Exercise objective: Please copy the lines below word for word, starting at the line with "collection date: 1860-07" and continuing up to and including the final line.

Material provided:
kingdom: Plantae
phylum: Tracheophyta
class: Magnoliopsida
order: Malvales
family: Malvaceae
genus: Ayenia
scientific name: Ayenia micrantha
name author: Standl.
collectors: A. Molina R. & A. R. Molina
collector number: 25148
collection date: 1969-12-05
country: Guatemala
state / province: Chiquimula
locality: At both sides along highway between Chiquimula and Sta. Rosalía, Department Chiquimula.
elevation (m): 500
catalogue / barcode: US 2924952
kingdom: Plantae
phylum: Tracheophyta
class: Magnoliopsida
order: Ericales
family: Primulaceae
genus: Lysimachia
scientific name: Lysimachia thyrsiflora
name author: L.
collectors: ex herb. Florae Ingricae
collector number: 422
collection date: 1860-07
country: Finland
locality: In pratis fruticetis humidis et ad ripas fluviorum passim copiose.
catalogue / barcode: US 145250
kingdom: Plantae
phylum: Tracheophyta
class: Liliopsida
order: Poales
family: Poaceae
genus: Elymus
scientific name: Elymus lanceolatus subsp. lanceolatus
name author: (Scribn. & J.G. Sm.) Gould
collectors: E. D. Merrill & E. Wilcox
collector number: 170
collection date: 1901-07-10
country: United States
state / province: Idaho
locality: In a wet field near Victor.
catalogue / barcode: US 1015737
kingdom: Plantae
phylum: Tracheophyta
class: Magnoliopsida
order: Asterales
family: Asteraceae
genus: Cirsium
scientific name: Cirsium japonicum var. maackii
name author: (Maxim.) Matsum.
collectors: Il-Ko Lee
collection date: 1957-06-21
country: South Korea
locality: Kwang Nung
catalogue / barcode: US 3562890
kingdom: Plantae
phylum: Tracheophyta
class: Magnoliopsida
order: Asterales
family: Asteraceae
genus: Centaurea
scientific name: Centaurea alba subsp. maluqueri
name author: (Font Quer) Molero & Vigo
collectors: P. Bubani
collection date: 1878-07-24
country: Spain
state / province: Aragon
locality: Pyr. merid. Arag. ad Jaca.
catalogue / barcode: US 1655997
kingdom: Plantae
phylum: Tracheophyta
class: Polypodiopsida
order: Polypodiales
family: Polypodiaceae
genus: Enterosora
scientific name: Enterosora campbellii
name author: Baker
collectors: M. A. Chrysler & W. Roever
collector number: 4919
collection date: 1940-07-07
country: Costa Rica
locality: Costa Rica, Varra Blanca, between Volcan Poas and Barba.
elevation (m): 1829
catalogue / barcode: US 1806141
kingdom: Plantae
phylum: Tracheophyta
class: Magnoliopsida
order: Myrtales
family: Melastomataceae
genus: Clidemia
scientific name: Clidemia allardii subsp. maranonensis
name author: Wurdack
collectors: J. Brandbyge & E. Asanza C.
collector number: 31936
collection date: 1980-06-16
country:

Full answer:
collection date: 1860-07
country: Finland
locality: In pratis fruticetis humidis et ad ripas fluviorum passim copiose.
catalogue / barcode: US 145250
kingdom: Plantae
phylum: Tracheophyta
class: Liliopsida
order: Poales
family: Poaceae
genus: Elymus
scientific name: Elymus lanceolatus subsp. lanceolatus
name author: (Scribn. & J.G. Sm.) Gould
collectors: E. D. Merrill & E. Wilcox
collector number: 170
collection date: 1901-07-10
country: United States
state / province: Idaho
locality: In a wet field near Victor.
catalogue / barcode: US 1015737
kingdom: Plantae
phylum: Tracheophyta
class: Magnoliopsida
order: Asterales
family: Asteraceae
genus: Cirsium
scientific name: Cirsium japonicum var. maackii
name author: (Maxim.) Matsum.
collectors: Il-Ko Lee
collection date: 1957-06-21
country: South Korea
locality: Kwang Nung
catalogue / barcode: US 3562890
kingdom: Plantae
phylum: Tracheophyta
class: Magnoliopsida
order: Asterales
family: Asteraceae
genus: Centaurea
scientific name: Centaurea alba subsp. maluqueri
name author: (Font Quer) Molero & Vigo
collectors: P. Bubani
collection date: 1878-07-24
country: Spain
state / province: Aragon
locality: Pyr. merid. Arag. ad Jaca.
catalogue / barcode: US 1655997
kingdom: Plantae
phylum: Tracheophyta
class: Polypodiopsida
order: Polypodiales
family: Polypodiaceae
genus: Enterosora
scientific name: Enterosora campbellii
name author: Baker
collectors: M. A. Chrysler & W. Roever
collector number: 4919
collection date: 1940-07-07
country: Costa Rica
locality: Costa Rica, Varra Blanca, between Volcan Poas and Barba.
elevation (m): 1829
catalogue / barcode: US 1806141
kingdom: Plantae
phylum: Tracheophyta
class: Magnoliopsida
order: Myrtales
family: Melastomataceae
genus: Clidemia
scientific name: Clidemia allardii subsp. maranonensis
name author: Wurdack
collectors: J. Brandbyge & E. Asanza C.
collector number: 31936
collection date: 1980-06-16
country:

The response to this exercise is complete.